PROMPT
Extend the forum thread below about replacing a chipped car roundel, picking up directly after its final line.

SOURCE TEXT
>>>
# Need a new roundel



## balance (Feb 13, 2009)

I was following a pickup truck and I saw a rock fly up and hit the front of my car. When I got to where I was going I looked at the front and there was paint missing in one of the white parts of the roundel.

Does anyone know that website that lets you click on the different colors and see them in the emblem. Im thinking of getting a tan/black roundel for replacement.


----------



## M.Wong (Jan 9, 2003)

You might try: Here


----------



## balance (Feb 13, 2009)

Thanks M


----------



## 740i_want1 (Oct 22, 2006)

There are all sorts of them on Ebay. I bought a black and white set for my silver 325ci. The set I bought was just as good as the OEM set. It included all new black and white pieces for the rear deck, steering wheel and wheels, real nice.


----------



## E92-Lighting (Sep 4, 2008)




----------



## balance (Feb 13, 2009)

Wow, I never saw that carbon fiber one before. I guess I'll be getting mine from ebay then. Thanks fellas.


----------



## E92-Lighting (Sep 4, 2008)

these are some hot products


----------



## Fokkerflyer (Jul 15, 2008)
<<<
MATERIAL PROVIDED
>>>
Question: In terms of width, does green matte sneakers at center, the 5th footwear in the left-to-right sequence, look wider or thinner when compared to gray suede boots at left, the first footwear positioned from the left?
<<<
ANSWER TO THIS TASK
If you choose to replace the roundel alltogether goto bavauto.com. I do like the roundel stickers though...may do it myself.


----------



## GimmieSumMo72 (May 22, 2009)

bavauto is pretty expensive overall for parts... unless they are specialty parts then its the other way around. 

try socalmotorsport, i get all my little things from them (roundel emblems, valve stem caps and such)


----------



## CodyItaliano (Feb 19, 2009)

i spent about $70 on my new roundels. bought them at the dealership since they had them right there in stock. looks that much newer with them. that was more of an impluse purchase. might have paid a little too much for them.


----------



## crewdog843 (Mar 15, 2006)

Looking back at your car, admiring its clean lines and its flawless exterior.....

Priceless!

Everything's relative.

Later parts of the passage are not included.